Yan Tuo ne se sentait pas ivre. En tout cas il avait les idées claires et il savait ce qu'il faisait — ce n'était que céder aux désirs de son cœur en se servant de l'eau-de-vie comme excuse.


* * *


Shi Jian arriva rapidement. Il portait une tunique claire et ses cheveux étaient attachés à la hâte et pas soigneusement. C'était certainement parce que Yan Tuo avait envoyé quelqu'un le chercher en vitesse et que cet envoyé n'avait pas su dire clairement pourquoi le roi demandait sa présence. Alors Shi Jian s'était précipité au palais sans se soucier de son apparence.

Yan Tuo avait retiré sa tunique d'intérieur et était allongé sur le lit. Il ne bougea pas en voyant Shi Jian arriver.
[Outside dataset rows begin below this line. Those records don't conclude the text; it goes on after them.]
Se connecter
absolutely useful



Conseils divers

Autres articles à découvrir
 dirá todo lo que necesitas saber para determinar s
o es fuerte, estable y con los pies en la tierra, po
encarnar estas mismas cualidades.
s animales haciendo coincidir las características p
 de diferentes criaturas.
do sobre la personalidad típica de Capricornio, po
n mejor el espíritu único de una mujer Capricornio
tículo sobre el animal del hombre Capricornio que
Ce ne fut que lorsque les servants se retirèrent et refermèrent la porte de la chambre qu'il demanda à Shi Jian de s'asseoir au bord du lit. Puis il se redressa et enlaça innocemment Shi Jian par derrière et posa son menton sur son épaule. Il fit à voix basse :

« Précepteur national, je ne me sens pas bien. Je n'ai pas osé faire venir quelque d'autre. Vous pouvez voir ce qui ne va pas chez moi ? »


L'alcool fournissait une excuse et un prétexte, vous pouviez faire tout ce que vous vouliez sans vous retenir et sans vous soucier des conséquences.

Quoi qu'il en soit, c'était juste un état d'ivresse où il ne pouvait pas se contrôler.

Cependant l'alcool seul ne pourrait pas tout justifier alors Yan Tuo ne s'était pas arrêté là : il avait pris aussi une drogue — la drogue qu'il prévoyait pour Shi Jian, c'était lui qui l'avait prise en fin de compte.

La drogue et l'antidote étaient uniques, en plus il serait difficile de soulager les effets de la drogue avec d'autres médicaments. Alors le seul antidote se trouvait dans la taie de son oreiller.

Yan Tuo ne ferait jamais rien sans se laisser un échappatoire. Même ivre, il s'était rappelé de mettre un antidote à portée de main au cas où son plan échouerait.

Cependant il espérait de tout son cœur que cet homme serait son antidote.